The Washington Sanitary Improvement Company (WSIC) was a late 19th century charitable capitalism experiment that ended in the 1950s. This blog started looking at the homes that were supposed to be sold to African American home buyers, after decades of mainly renting to white tenants.
Looking at WSIC properties they tend to have a pattern where the properties were sold to a three business partners, Nathaniel J. Taube, Nathan Levin and James B. Evans as the Colonial Investment Co. for $3 million dollars. Those partners sold to African American buyers. There was usually a foreclosure. Then the property wound up in the hands of George Basiliko and or the DC Redevelopment Land Agency (RLA). Then there was the odd lucky ones who managed to avoid that fate.
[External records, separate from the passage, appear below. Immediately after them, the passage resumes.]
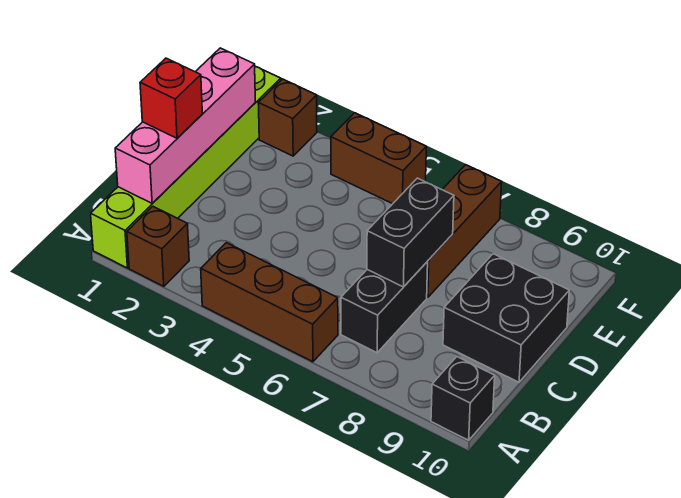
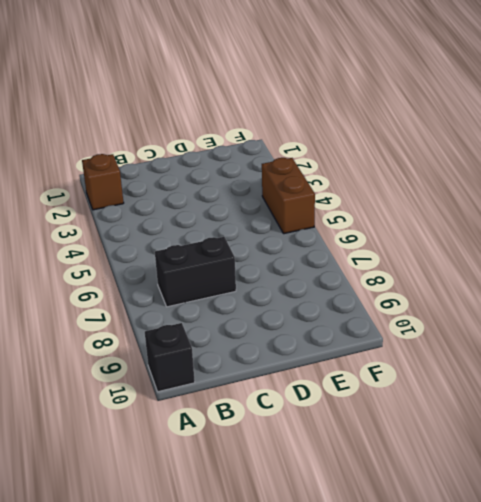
none -> lime 1x6 brick [91,67,281,268]
none -> brown 1x3 brick [201,243,338,362]
none -> black 2x2 brick [443,254,569,382]

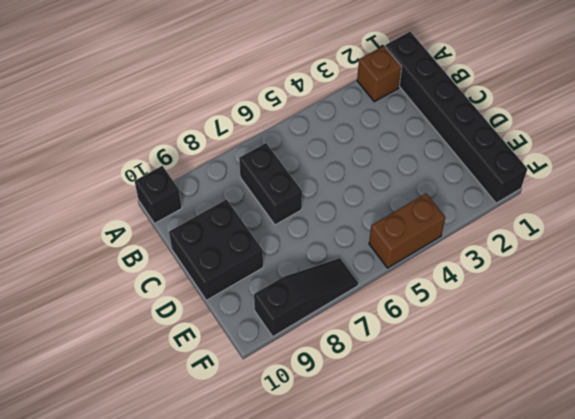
black 1x6 brick [385,32,527,203] -> lime 1x6 brick [91,67,281,268]
black 1x3 slope [254,258,358,336] -> brown 1x3 brick [427,165,502,297]
none -> brown 1x3 brick [201,243,338,362]
none -> brown 1x1 brick [258,79,317,156]
none -> pink 1x4 brick [115,48,255,203]

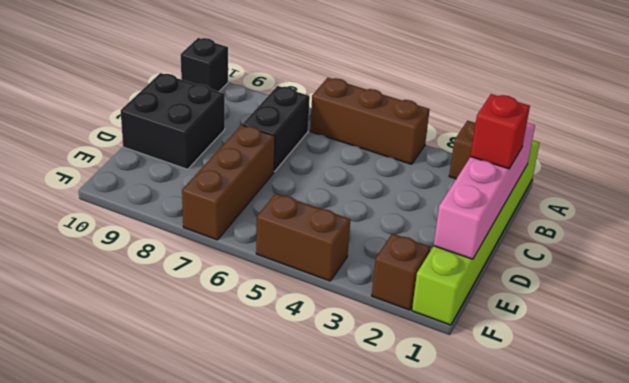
none -> black 1x2 brick [367,178,454,287]

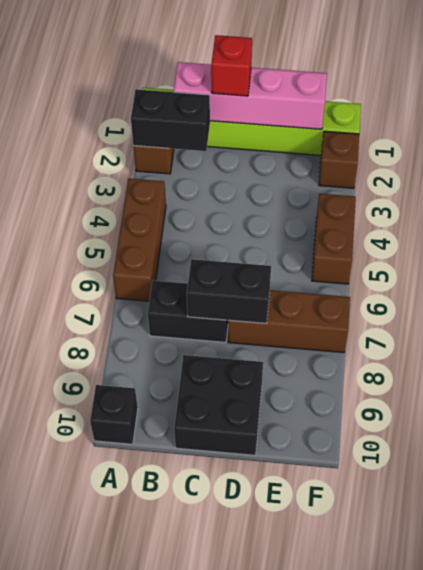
black 1x2 brick [131,89,210,151] -> none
- December 1950 (recorded 1/18/51) Evans, Levin and Taube sold one-half of 222 Q St NW to Clarence Gayles.
- December 1950 (recorded 1/18/1951) Mr. Gayles borrowed $3,125 from Colonial Investment Co. favorite trustees Abraham H. Levin and Robert G. Weightman.
- February 1951 Evans, Levin and Taube sold the other one-half of 222 Q St NW to Mildred and Willie E. Sessoms.
- February 1951 the Sessoms borrowed $3,275 from trustees Abraham H. Levin and Robert G. Weightman.
- January 1951 (recorded 5/1/1951) Gayles sold his half to Sylvia and Clayton Watson.
- Unfortunately, June 1958 Gayles (the Watsons) lost their half to foreclosure and via auction, it was returned to Evans, Taube and new partner Harry A. Badt.
- June 1958 (recorded 11/14/1958) The Badts (Harry & wife) transferred their interest in this and other properties to Nathan Levin’s family (wife Rose, children Lawrence, Myron Levin and Ruth Wagman).
- June 1959, as part of a larger package, Evans, Taube, Badt (and their wives) and Levin’s survivors sell their interest in 222 Q St NW to Sophia and George Basiliko.
- March 1962 the Sessoms paid off their mortgage.
- February and March 1978 Delores Simpkins purchased both halves of 222 Q St NW from widower Willie Sessoms and George Basiliko.
This property, despite part of it falling under George Basiliko’s ownership, did not transfer over to the District of Columbia Redevelopment Land Agency (RLA).